Netflix got back on track with regards to its subscribers in the United States during the third quarter as it saw a gain in members just as Disney and Apple are set to launch their own high-profile streaming TV services.
After U.S. stock markets closed Wednesday, Los Gatos-based Netflix said it added 6.77 million paid members in quarter that ended in September. Of its new subscribers, Netflix added 517,000 members in the U.S., which remains the company’s single-largest subscriber region. The company ended the quarter with a total of 158.3 million subscribers worldwide.
Netflix actually missed expectations for its subscriber growth, as the company had earlier forecast a gain of 7 million new subscribers in the quarter, and 800,000 new paid members in the U.S. But the fact that Netflix was back to adding subscribers was enough to encourage many investors, as Netflix’s shares rose almost 10%, to $314.07 in after-hours trading on Wednesday.
Along with its subscriber figures, Netflix also reported a profit of $1.47 a share, on $5.25 billion in revenue.
Still, some analysts that cover Netflix said the company will have its work cut out for it in the coming months as Apple launches its Apple TV+ streaming service on Nov. 1, and Disney brings its massive content library to the streaming TV front when its Disney+ service goes live on Nov. 12.
Those two new entrants are also looking to undercut Netflix on price, as Apple TV+ will cost $4.99 a month and Disney is charging $6.99 a month for Disney+. Netflix’s plans start at $8.99 a month, and its most-popular streaming TV option costs $12.99 a month.

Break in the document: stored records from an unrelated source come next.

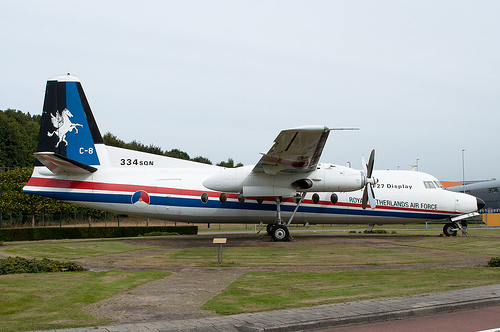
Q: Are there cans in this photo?
A: No, there are no cans.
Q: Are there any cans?
A: No, there are no cans.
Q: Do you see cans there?
A: No, there are no cans.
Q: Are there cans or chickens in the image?
A: No, there are no cans or chickens.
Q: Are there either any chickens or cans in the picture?
A: No, there are no cans or chickens.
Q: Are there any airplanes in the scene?
A: Yes, there is an airplane.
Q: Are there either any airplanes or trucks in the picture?
A: Yes, there is an airplane.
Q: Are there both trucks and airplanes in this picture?
A: No, there is an airplane but no trucks.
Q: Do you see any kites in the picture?
A: No, there are no kites.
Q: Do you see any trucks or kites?
A: No, there are no kites or trucks.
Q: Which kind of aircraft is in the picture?
A: The aircraft is an airplane.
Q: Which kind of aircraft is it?
A: The aircraft is an airplane.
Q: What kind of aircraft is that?
A: This is an airplane.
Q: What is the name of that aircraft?
A: This is an airplane.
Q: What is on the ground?
A: The plane is on the ground.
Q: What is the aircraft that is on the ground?
A: The aircraft is an airplane.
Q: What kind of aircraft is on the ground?
A: The aircraft is an airplane.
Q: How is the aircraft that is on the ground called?
A: The aircraft is an airplane.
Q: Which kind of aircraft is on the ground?
A: The aircraft is an airplane.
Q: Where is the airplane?
A: The airplane is on the ground.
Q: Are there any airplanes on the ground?
A: Yes, there is an airplane on the ground.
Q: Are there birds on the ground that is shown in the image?
A: No, there is an airplane on the ground.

“The jury is still out for Netflix,” said Haris Anwar, an analyst with Investing.com “The company has managed to reverse the slide in growth for its subscribers, but at the same time, it’s not promising much for the next quarter.”
With the streaming TV field getting more crowded, Netflix said it expects to add 7.6 million paid subscribers during the fourth quarter of this year, with 600,000 of those in the U.S.
The company also said that beginning in January, it will change how it reports and forecasts memberships. Netflix said that in addition to reporting total subscriber membership and revenue figures, it will break down such numbers for the regions of Asia Pacific, Europe, the Middle East & Africa, Latin America and the U.S. and Canada. Netflix will also only give worldwide new-subscriber estimates.
In a letter to shareholders, Netflix admitted that new streaming rivals like Disney+, Apple TV+ and the upcoming HBO Max are providing it with “increased competition,” but also remained defiant about how it can stand up to its rivals.
“While the new competitors have some great titles, especially catalog titles, none have the variety, diversity and quality of new original programming that we are producing around the world,” Netflix said.
Michael Pachter, a Wedbush Securities analyst who covers Netflix, remained skeptical about the the company’s ability to grow against increasing competition, while also having higher prices than many of its rivals.
“While I think the launches of competitive services will ultimately impact them, I actually think the wimpy domestic guidance is more of a reflection that they are priced too high for a lot of people,” Pachter said. “And new services at lower prices limits their ability to raise prices further.”